Morales rispetto a Correa è meno ambizioso e, politicamente parlando, meno scaltro. Il presidente indigeno non ha mai dato l’impressione di poter assumere la leadership dell’Alba, soprattutto per l’immagine di subalternità emersa rispetto a Chávez in questi anni, i più però vedono in lui un il delfino, a livello regionale del caudillo venezuelano. L’appoggio di Morales al presidente venezuelano è stato incondizionato; ogni questione aperta da Chávez ha incontrato la più fervida collaborazione da parte del presidente indigeno. Lo scorso 10 gennaio ha trovato l’ovazione dei venezuelani dichiarando che “il problema di salute del fratello Chávez non è solo una preoccupazione del popolo venezuelano, ma anche di tutti popoli antimperialisti del mondo”.

Tutta la politica estera di Morales nel corso degli anni ha ricordato quella venezuelana; i successi più importanti per la Bolivia sono stati conseguiti in ambito regionale, grazie soprattutto alla solida partnership con il Venezuela di Chávez. Questa alleanza si è spesso tradotta in una simbiosi decisionale all’interno degli organismi ragionali. Il presidente indigeno ha di recente richiesto al Mercosur un trattato di preferenza a causa dell’impossibilità della Bolivia di avere uno sbocco sul mare. Esiste quindi il rischio che Evo Morales, senza l’appoggio di Chávez, debba ridurre le pretese regionali della Bolivia. Questo è il principale motivo per cui Evo Morales non sembra all’altezza di potersi assumere la leadership dell’Alba.

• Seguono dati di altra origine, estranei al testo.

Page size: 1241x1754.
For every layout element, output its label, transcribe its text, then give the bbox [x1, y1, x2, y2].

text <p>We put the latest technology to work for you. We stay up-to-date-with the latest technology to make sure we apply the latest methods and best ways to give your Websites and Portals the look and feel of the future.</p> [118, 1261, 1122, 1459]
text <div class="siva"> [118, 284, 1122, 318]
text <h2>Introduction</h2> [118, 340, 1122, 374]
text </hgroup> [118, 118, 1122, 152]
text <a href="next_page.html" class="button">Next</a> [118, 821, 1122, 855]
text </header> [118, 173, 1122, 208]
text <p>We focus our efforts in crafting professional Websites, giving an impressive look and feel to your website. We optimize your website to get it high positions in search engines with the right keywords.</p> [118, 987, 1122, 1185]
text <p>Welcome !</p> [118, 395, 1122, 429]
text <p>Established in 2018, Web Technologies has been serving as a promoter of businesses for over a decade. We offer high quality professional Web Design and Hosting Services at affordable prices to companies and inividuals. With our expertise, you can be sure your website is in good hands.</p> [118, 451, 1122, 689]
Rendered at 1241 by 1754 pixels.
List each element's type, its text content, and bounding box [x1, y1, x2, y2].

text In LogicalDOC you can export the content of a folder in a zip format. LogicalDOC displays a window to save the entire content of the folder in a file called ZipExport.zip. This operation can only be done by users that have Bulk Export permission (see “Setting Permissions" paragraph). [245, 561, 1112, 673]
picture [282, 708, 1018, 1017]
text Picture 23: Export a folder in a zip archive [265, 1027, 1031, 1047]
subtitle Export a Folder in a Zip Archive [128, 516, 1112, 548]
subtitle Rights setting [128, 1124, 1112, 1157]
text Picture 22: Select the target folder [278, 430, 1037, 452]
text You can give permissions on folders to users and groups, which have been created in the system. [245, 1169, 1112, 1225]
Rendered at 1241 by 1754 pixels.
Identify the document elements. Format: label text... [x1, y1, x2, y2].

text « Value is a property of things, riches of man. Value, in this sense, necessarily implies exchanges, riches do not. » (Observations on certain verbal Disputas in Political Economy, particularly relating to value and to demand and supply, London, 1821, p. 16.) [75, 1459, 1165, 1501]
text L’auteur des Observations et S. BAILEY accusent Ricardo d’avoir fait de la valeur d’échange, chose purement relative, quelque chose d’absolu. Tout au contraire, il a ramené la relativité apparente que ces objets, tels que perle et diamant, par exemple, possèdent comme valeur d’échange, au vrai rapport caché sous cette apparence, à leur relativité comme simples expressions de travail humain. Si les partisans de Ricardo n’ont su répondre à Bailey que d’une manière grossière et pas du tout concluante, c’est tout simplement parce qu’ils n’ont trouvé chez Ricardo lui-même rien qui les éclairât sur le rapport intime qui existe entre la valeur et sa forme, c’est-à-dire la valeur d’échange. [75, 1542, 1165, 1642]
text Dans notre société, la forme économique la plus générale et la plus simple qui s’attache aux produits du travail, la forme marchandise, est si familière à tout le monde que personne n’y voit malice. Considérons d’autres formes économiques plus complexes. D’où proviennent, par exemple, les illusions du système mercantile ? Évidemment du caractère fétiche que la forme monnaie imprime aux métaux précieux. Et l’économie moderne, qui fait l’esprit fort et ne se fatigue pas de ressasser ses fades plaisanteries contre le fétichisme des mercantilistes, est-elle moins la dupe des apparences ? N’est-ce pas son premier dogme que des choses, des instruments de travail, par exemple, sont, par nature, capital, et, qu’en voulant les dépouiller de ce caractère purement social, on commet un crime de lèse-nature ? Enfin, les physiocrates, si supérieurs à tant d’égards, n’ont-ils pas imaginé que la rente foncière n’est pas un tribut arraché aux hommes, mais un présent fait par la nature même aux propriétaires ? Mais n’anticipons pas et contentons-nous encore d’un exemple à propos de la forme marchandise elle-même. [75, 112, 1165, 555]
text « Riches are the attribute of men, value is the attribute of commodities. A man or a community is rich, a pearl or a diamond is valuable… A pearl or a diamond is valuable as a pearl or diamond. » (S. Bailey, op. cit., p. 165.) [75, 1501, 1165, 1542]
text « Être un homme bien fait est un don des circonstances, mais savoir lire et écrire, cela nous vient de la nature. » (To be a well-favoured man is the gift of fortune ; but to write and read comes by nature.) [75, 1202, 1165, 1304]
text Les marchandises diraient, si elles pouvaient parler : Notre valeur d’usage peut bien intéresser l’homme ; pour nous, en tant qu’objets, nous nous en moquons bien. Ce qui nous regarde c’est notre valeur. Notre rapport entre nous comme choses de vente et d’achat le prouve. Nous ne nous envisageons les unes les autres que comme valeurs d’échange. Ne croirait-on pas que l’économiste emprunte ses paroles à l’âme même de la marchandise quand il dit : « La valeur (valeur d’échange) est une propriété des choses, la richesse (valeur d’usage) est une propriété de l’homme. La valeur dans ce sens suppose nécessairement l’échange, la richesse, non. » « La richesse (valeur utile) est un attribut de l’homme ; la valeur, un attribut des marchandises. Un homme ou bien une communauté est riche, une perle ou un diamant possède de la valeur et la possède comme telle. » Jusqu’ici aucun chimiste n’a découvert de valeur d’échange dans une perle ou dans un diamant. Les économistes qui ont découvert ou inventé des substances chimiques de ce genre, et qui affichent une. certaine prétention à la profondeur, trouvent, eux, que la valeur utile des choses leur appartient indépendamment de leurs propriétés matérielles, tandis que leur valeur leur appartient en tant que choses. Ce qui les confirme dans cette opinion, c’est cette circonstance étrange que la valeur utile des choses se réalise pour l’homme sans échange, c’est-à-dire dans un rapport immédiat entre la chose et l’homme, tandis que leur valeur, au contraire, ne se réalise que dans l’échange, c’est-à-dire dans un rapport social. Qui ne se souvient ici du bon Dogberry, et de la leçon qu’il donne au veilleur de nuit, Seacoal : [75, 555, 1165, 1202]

La partita però è molto aperta e vede scontrarsi anche due diverse concezioni di Sud America: con Morales la regione continuerebbe il cammino intrapreso; Correa invece potrebbe ricercare e trovare l’appoggio del Brasile e ridisegnare l’America indio-latina secondo dettami diversi da quelli del chavismo.

Sempre che Chavez non torni quanto prima a guidare la sua creatura politica.